It’s one thing to implement professional services, but another thing entirely to make them really work, writes Stephenie Shea
There was a resounding message from APP this year – that pharmacies should be actively offering professional services in their store. We’ve heard it for years now, but with the erosion of dispensary margin getting larger with every price disclosure cycle and retail competition being tougher than ever, it’s apparent that every pharmacy needs to invest their resources into professional services.
Sometimes, that’s easier said than done. There are so many options and while it may seem ideal to offer a large variety of services, there lies the potential downfall of not implementing and providing an effective professional service across the board.
I believe there are three key steps to providing a successful service in your pharmacy:
Appointing a champion to head the service
While it’s important to involve all staff to ensure everyone is aware of the service and working together as a team, appointing one staff member to be the ‘champion’ often sees the service being driven to success.
The ‘champion’ can be the pharmacist or pharmacy intern, who focuses on the successful delivery of the service by ensuring it is kept on track, responsible for progress updates at staff meetings, and conducting regular reviews on its success.
Setting goals and KPIs and tracking them regularly
Setting targets for your store is important to ensure the team is focused on achieving the results for the service.
Setting small, daily steps and keeping team members accountable for their daily targets are easier to achieve than a large, monthly goal.

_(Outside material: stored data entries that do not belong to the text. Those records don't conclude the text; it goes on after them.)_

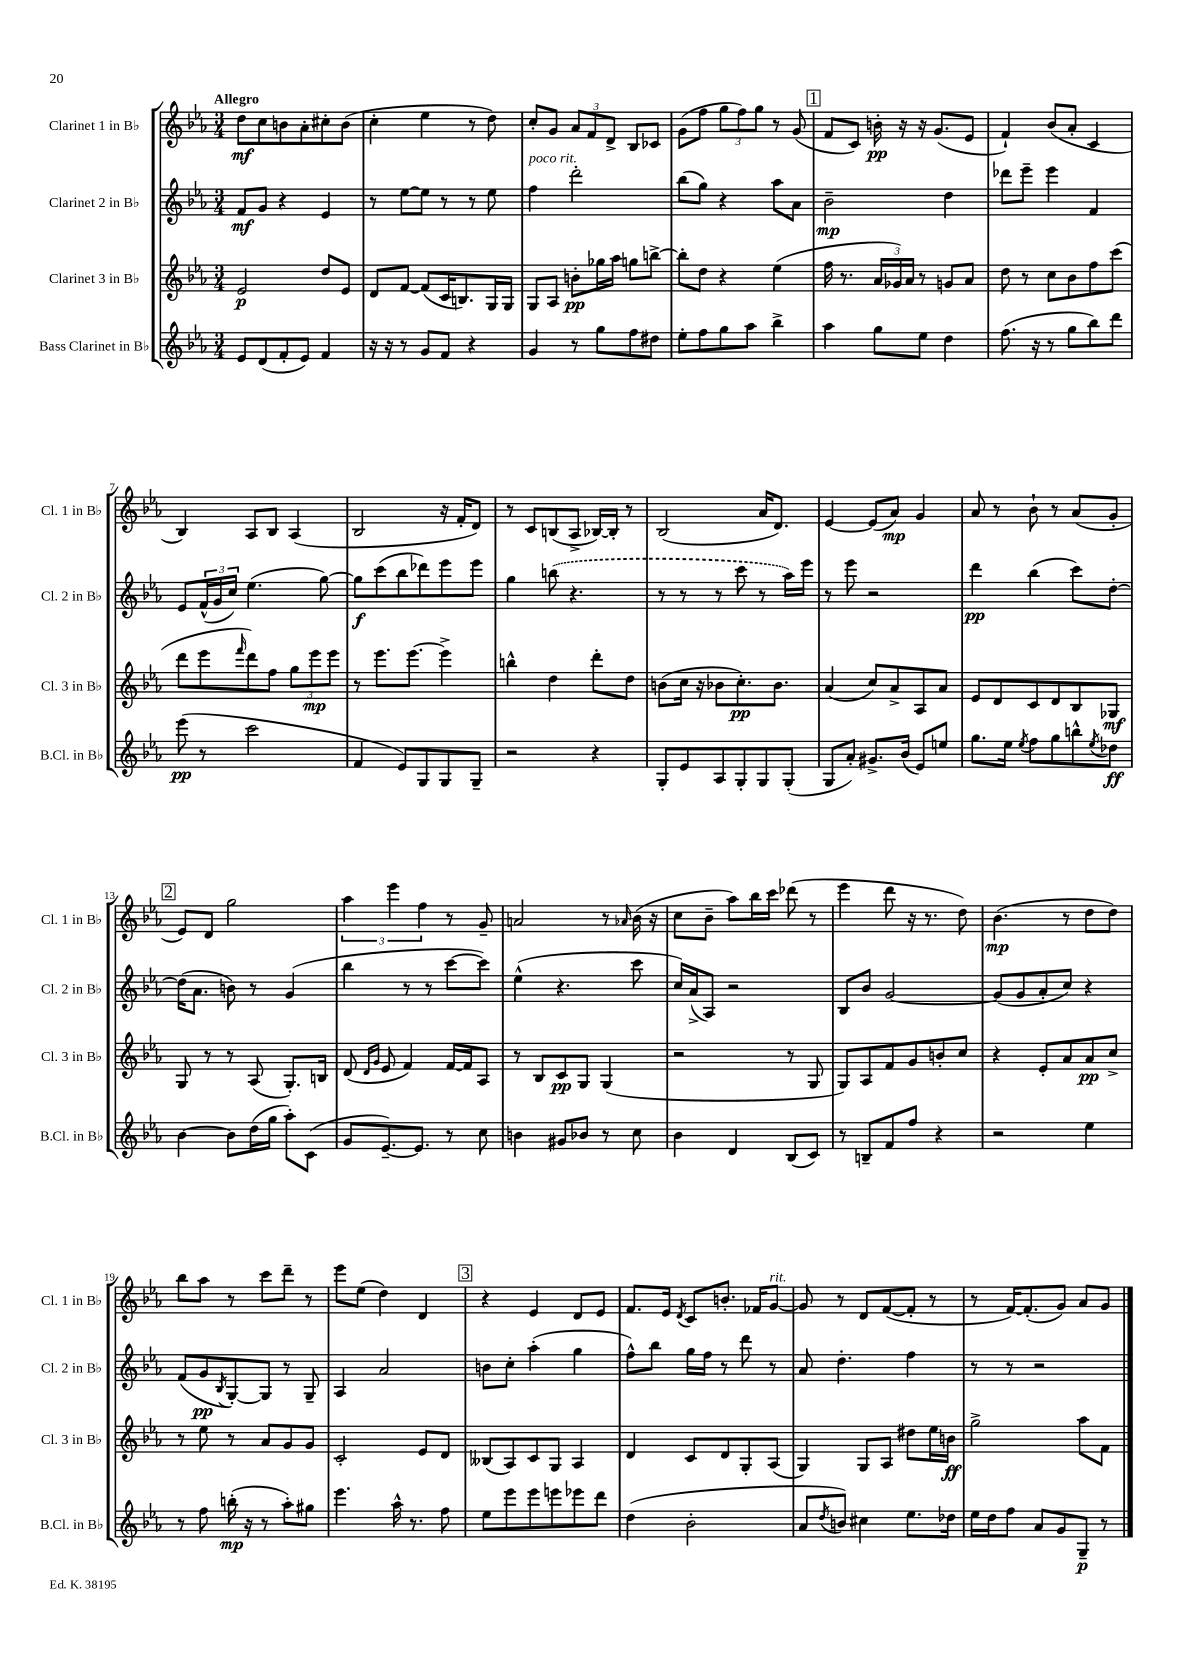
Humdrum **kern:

**kern	**dynam	**kern	**dynam	**kern	**dynam	**kern	**dynam
*part4	*part4	*part3	*part3	*part2	*part2	*part1	*part1
*staff4	*staff4	*staff3	*staff3	*staff2	*staff2	*staff1	*staff1
*I"Bass Clarinet in B♭	*	*I"Clarinet 3 in B♭	*	*I"Clarinet 2 in B♭	*	*I"Clarinet 1 in B♭	*
*I'B.Cl. in B♭	*	*I'Cl. 3 in B♭	*	*I'Cl. 2 in B♭	*	*I'Cl. 1 in B♭	*
*clefG2	*	*clefG2	*	*clefG2	*	*clefG2	*
*k[b-e-a-]	*	*k[b-e-a-]	*	*k[b-e-a-]	*	*k[b-e-a-]	*
*M3/4	*	*M3/4	*	*M3/4	*	*M3/4	*
=1	=1	=1	=1	=1	=1	=1	=1
!	!	!	!	!	!	!LO:TX:a:B:t=Allegro	!
8e-/L	.	2e-/	p	8f/L	mf	8dd\L	mf
(8d/	.	.	.	8g/J	.	8cc\	.
8f'/	.	.	.	4r	.	8bn\	.
8e-/J)	.	.	.	.	.	8a-'\	.
4f/	.	8dd/L	.	4e-/	.	8cc#X'\	.
.	.	8e-/J	.	.	.	(8b\J	.
=2	=2	=2	=2	=2	=2	=2	=2
16r	.	8d/L	.	8r	.	4cc'\	.
16r	.	.	.	.	.	.	.
8r	.	[8f/J	.	[8ee-\L	.	.	.
8g/L	.	(8f/L]	.	8ee-\J]	.	4ee-\	.
8f/J	.	16c/K	.	8r	.	.	.
.	.	8.Bn/)	.	.	.	.	.
4r	.	.	.	8r	.	8r	.
.	.	16G/L	.	8ee-\	.	8dd\)	.
.	.	16G/JJ	.	.	.	.	.
=3	=3	=3	=3	=3	=3	=3	=3
!	!	!	!	!LO:TX:a:i:t=poco rit.	!	!	!
4g/	.	8G/L	.	4ff\	.	8cc'/L	.
.	.	8A-/J	.	.	.	8g/J	.
8r	.	8bn'\L	pp	2ddd'\	.	12a-/L	.
.	.	.	.	.	.	12f/	.
8gg\L	.	16gg-X\L	.	.	.	.	.
.	.	.	.	.	.	12d^/J	.
.	.	16aa-\JJ	.	.	.	.	.
8ff\	.	8ggn\L	.	.	.	8B-/L	.
8dd#X\J	.	[8bbn^\J	.	.	.	8c-X/J	.
=4	=4	=4	=4	=4	=4	=4	=4
8ee-'\L	.	8bb'\L]	.	(8bb-\L	.	(8g\L	.
8ff\	.	8dd\J	.	8gg\J)	.	8ff\J	.
8gg\	.	4r	.	4r	.	12gg\L	.
.	.	.	.	.	.	12ff\)	.
8aa-\J	.	.	.	.	.	.	.
.	.	.	.	.	.	12gg\J	.
4bb-^\	.	(4ee-\	.	8aa-\L	.	8r	.
.	.	.	.	8a-\J	.	(8g/	.
!!LO:REH:place=s1:t=1
=5	=5	=5	=5	=5	=5	=5	=5
4aa-\	.	16ff\	.	2b-~\	mp	8f/L	.
.	.	8.r	.	.	.	.	.
.	.	.	.	.	.	8c/J)	.
8gg\L	.	24a-/LL	.	.	.	16bn'\	pp
.	.	24g-X/)	.	.	.	.	.
.	.	.	.	.	.	16r	.
.	.	24a-/JJ	.	.	.	.	.
8ee-\J	.	8r	.	.	.	16r	.
.	.	.	.	.	.	(8.g/L	.
4dd\	.	8gn/L	.	4dd\	.	.	.
.	.	8a-/J	.	.	.	8e-/J	.
=6	=6	=6	=6	=6	=6	=6	=6
(8.ff\	.	8dd\	.	8ddd-X\L	.	4f`/)	.
.	.	8r	.	8eee-~\J	.	.	.
16r	.	.	.	.	.	.	.
8r	.	8cc\L	.	4eee-\	.	(8b-/L	.
8gg\L	.	8b-\	.	.	.	8a-'/J	.
8bb-\)	.	8ff\	.	4f/	.	4c/	.
8ddd\J	.	(8ccc\J	.	.	.	.	.
!!LO:LB:g=z
=7	=7	=7	=7	=7	=7	=7	=7
(8eee-\	pp	8ddd\L	.	8e-/L	.	4B-/)	.
8r	.	8eee-\	.	(24f^^/L	.	.	.
.	.	.	.	24g/	.	.	.
.	.	.	.	24cc/JJ)	.	.	.
.	.	16qqfff/	.	.	.	.	.
2ccc\	.	8ddd\)	.	(4.ee-\	.	8A-/L	.
.	.	8ff\J	.	.	.	8B-/J	.
.	.	12gg\L	.	.	.	(4A-/	.
.	.	12eee-\	mp	.	.	.	.
.	.	.	.	[8gg\)	.	.	.
.	.	12eee-\J	.	.	.	.	.
=8	=8	=8	=8	=8	=8	=8	=8
4f/	.	8r	.	8gg\L]	f	2B-/	.
.	.	8.eee-\L	.	(8ccc\	.	.	.
8e-/L)	.	.	.	8bb-\	.	.	.
.	.	[8.eee-\J	.	.	.	.	.
8G/	.	.	.	8ddd-X\)	.	.	.
8G/	.	4eee-^\]	.	8eee-\	.	16r	.
.	.	.	.	.	.	16f'/KL	.
8G~/J	.	.	.	8eee-\J	.	8d/J)	.
=9	=9	=9	=9	=9	=9	=9	=9
2r	.	4bbn^^\	.	4gg\	.	8r	.
.	.	.	.	.	.	8c/L	.
.	.	4dd\	.	(8bbn\	.	(8Bn/	.
.	.	.	.	4.r	.	8A-^/J	.
4r	.	8ddd'\L	.	.	.	[16B-X/LL)	.
.	.	.	.	.	.	16B-'/JJ]	.
.	.	8dd\J	.	.	.	8r	.
=10	=10	=10	=10	=10	=10	=10	=10
8G'/L	.	(8bn\L	.	8r	.	(2B-/	.
8e-/	.	16cc\Jk	.	8r	.	.	.
.	.	16r	.	.	.	.	.
8A-/	.	8b-X\L	.	8r	.	.	.
8G'/	.	8.cc'\)	pp	8ccc\	.	.	.
8G/	.	.	.	8r	.	16a-/KL	.
.	.	8.b-\J	.	.	.	8.d/J)	.
(8G'/J	.	.	.	16aa-\LL)	.	.	.
.	.	.	.	16eee-\JJ	.	.	.
=11	=11	=11	=11	=11	=11	=11	=11
8G/L	.	(4a-/	.	8r	.	[4e-/	.
8a-'/J)	.	.	.	8eee-\	.	.	.
8.g#X^/L	.	8cc/L)	.	2r	.	(8e-/L]	.
.	.	8a-^/	.	.	.	8a-/J)	mp
(16b-/Jk	.	.	.	.	.	.	.
8e-/L)	.	8A-/	.	.	.	4g/	.
8een/J	.	8a-/J	.	.	.	.	.
=12	=12	=12	=12	=12	=12	=12	=12
8.gg\L	.	8e-/L	.	4ddd\	pp	8a-/	.
.	.	8d/	.	.	.	8r	.
16ee-\Jk	.	.	.	.	.	.	.
8qee-/	.	.	.	.	.	.	.
8ff\L	.	8c/	.	(4bb-\	.	8b-`\	.
8gg\	.	8d/	.	.	.	8r	.
8bbn^^\	.	8B-/	.	8ccc\L)	.	(8a-/L	.
8qee-/	.	.	.	.	.	.	.
8dd-X\J	ff	8G-X/J	mf	[8dd'\J	.	8g'/J	.
!!LO:LB:g=z
!!LO:REH:place=s1:t=2
=13	=13	=13	=13	=13	=13	=13	=13
[4b-\	.	8G/	.	(16dd\KL]	.	8e-/L)	.
.	.	.	.	8.a-\J	.	.	.
.	.	8r	.	.	.	8d/J	.
8b-\L]	.	8r	.	8bn\)	.	2gg\	.
(16dd\L	.	(8A-/	.	8r	.	.	.
16gg\JJ	.	.	.	.	.	.	.
8aa-'\L)	.	8.G'/L)	.	(4g/	.	.	.
(8c\J	.	.	.	.	.	.	.
.	.	16Bn/Jk	.	.	.	.	.
=14	=14	=14	=14	=14	=14	=14	=14
8g/L	.	(8d/	.	4bb-\	.	6aa-\	.
.	.	16qqd/LL	.	.	.	.	.
.	.	16qqg/JJ	.	.	.	.	.
[8.e-~/)	.	8e-/	.	.	.	.	.
.	.	.	.	.	.	6eee-\	.
.	.	4f/)	.	8r	.	.	.
8.e-/J]	.	.	.	.	.	.	.
.	.	.	.	.	.	6ff\	.
.	.	.	.	8r	.	.	.
8r	.	[16f/LL	.	[8ccc\L	.	8r	.
.	.	16f/J]	.	.	.	.	.
8cc\	.	8A-/J	.	8ccc\J])	.	8g~/	.
=15	=15	=15	=15	=15	=15	=15	=15
4bn\	.	8r	.	(4ee-^^\	.	2an/	.
.	.	8B-/L	.	.	.	.	.
8g#X/L	.	8c/	pp	4.r	.	.	.
8b-X/J	.	8G/J	.	.	.	.	.
8r	.	(4G/	.	.	.	8r	.
.	.	.	.	.	.	16qqa-X/	.
8cc\	.	.	.	8ccc\	.	(16b-\	.
.	.	.	.	.	.	16r	.
=16	=16	=16	=16	=16	=16	=16	=16
4b-\	.	2r	.	16cc/LL)	.	8cc\L	.
.	.	.	.	(16a-^/J	.	.	.
.	.	.	.	8A-/J)	.	8b-~\J	.
4d/	.	.	.	2r	.	8aa-\L)	.
.	.	.	.	.	.	16bb-\L	.
.	.	.	.	.	.	16ccc\JJ	.
(8B-/L	.	8r	.	.	.	(8ddd-X\	.
8c/J)	.	8G/	.	.	.	8r	.
=17	=17	=17	=17	=17	=17	=17	=17
8r	.	8G/L)	.	8B-/L	.	4eee-\	.
8Bn~/L	.	8A-/	.	8b-/J	.	.	.
8f/	.	8f/	.	[2g/	.	8ddd\	.
8ff/J	.	8g/	.	.	.	16r	.
.	.	.	.	.	.	8.r	.
4r	.	8bn'/	.	.	.	.	.
.	.	8cc/J	.	.	.	8dd\)	.
=18	=18	=18	=18	=18	=18	=18	=18
2r	.	4r	.	(8g/L]	.	(4.b-\	mp
.	.	.	.	8g/	.	.	.
.	.	8e-'/L	.	8a-'/	.	.	.
.	.	8a-/	.	8cc/J)	.	8r	.
4ee-\	.	8a-/	pp	4r	.	8dd\L	.
.	.	8cc^/J	.	.	.	8dd\J)	.
!!LO:LB:g=z
=19	=19	=19	=19	=19	=19	=19	=19
8r	.	8r	.	(8f/L	.	8bb-\L	.
8ff\	.	8ee-\	.	8g/	pp	8aa-\J	.
.	.	.	.	8qB-/	.	.	.
(16bbn'\	mp	8r	.	[8G'/)	.	8r	.
16r	.	.	.	.	.	.	.
8r	.	8a-/L	.	8G/J]	.	8ccc\L	.
8aa-'\L)	.	8g/	.	8r	.	8ddd~\J	.
8gg#X\J	.	8g/J	.	8G~/	.	8r	.
=20	=20	=20	=20	=20	=20	=20	=20
4.eee-\	.	2c'/	.	4A-/	.	8eee-\L	.
.	.	.	.	.	.	(8ee-\J	.
.	.	.	.	2a-/	.	4dd\)	.
16aa-^^\	.	.	.	.	.	.	.
8.r	.	.	.	.	.	.	.
.	.	8e-/L	.	.	.	4d/	.
8ff\	.	8d/J	.	.	.	.	.
!!LO:REH:place=s1:t=3
=21	=21	=21	=21	=21	=21	=21	=21
8ee-\L	.	(8B--X/L	.	8bn\L	.	4r	.
8eee-\	.	8A-/)	.	8cc'\J	.	.	.
8eee-\	.	8c/	.	(4aa-'\	.	4e-/	.
8eeen\	.	8G/J	.	.	.	.	.
8eee-X\	.	4A-/	.	4gg\	.	8d/L	.
8ddd\J	.	.	.	.	.	8e-/J	.
=22	=22	=22	=22	=22	=22	=22	=22
(4dd\	.	4d/	.	8ff^^\L)	.	8.f/L	.
.	.	.	.	8bb-\J	.	.	.
.	.	.	.	.	.	16e-/Jk	.
.	.	.	.	.	.	8qd/	.
2b-'\	.	8c/L	.	16gg\LL	.	8c/L	.
.	.	.	.	16ff\JJ	.	.	.
.	.	8d/	.	8r	.	8.bn'/J	.
.	.	8G'/	.	8ddd\	.	.	.
.	.	.	.	.	.	16f-X/KL	.
!	!	!	!	!	!	!LO:TX:a:i:t=rit.	!
.	.	(8A-/J	.	8r	.	[8g/J	.
=23	=23	=23	=23	=23	=23	=23	=23
8a-/L	.	4G/)	.	8a-/	.	8g/]	.
8qdd/	.	.	.	.	.	.	.
8bn/J)	.	.	.	4.dd'\	.	8r	.
4cc#X\	.	8G/L	.	.	.	8d/L	.
.	.	8A-/J	.	.	.	([8f/	.
8.ee-\L	.	8dd#X\L	.	4ff\	.	8f'/J]	.
.	.	16ee-\L	.	.	.	8r	.
16dd-X\Jk	.	16bn\JJ	ff	.	.	.	.
=24	=24	=24	=24	=24	=24	=24	=24
16ee-\LL	.	2gg^\	.	8r	.	8r	.
16dd\J	.	.	.	.	.	.	.
8ff\J	.	.	.	8r	.	[16f/KL)	.
.	.	.	.	.	.	(8.f'/]	.
8a-/L	.	.	.	2r	.	.	.
8g/	.	.	.	.	.	8g/J)	.
8G~/J	p	8aa-\L	.	.	.	8a-/L	.
8r	.	8f\J	.	.	.	8g/J	.
==	==	==	==	==	==	==	==
*-	*-	*-	*-	*-	*-	*-	*-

For example, a store could set up a chart in the dispensary for inhaler technique checks. Aiming for one interaction a day for each staff member could lead to 10 checks a week for the pharmacy.
Ensure the whole pharmacy team is trained and aware of the services offered
The appointed champion of the professional service should ensure that all staff members are trained and aware of the service offered at the pharmacy. This includes pharmacists, pharmacy assistants, and front of shop staff.
While professional services typically occur at the back counter and professional area, the promotion of your pharmacy’s professional service at the cash and wrap counter should not be dismissed.
Front shop staff should be ready to provide a quick overview to customers of the features and benefits of the service offered in a few short sentences.
I believe these key points make for a great framework for pharmacy’s to begin offering their professional services effectively and tailored for their customer base to provide better health outcomes that will impact the greater community.
Stephenie Shea is a qualified pharmacist and National Professional Services and Pharmaceuticals Manager for Discount Drug Stores Franchise Support Office.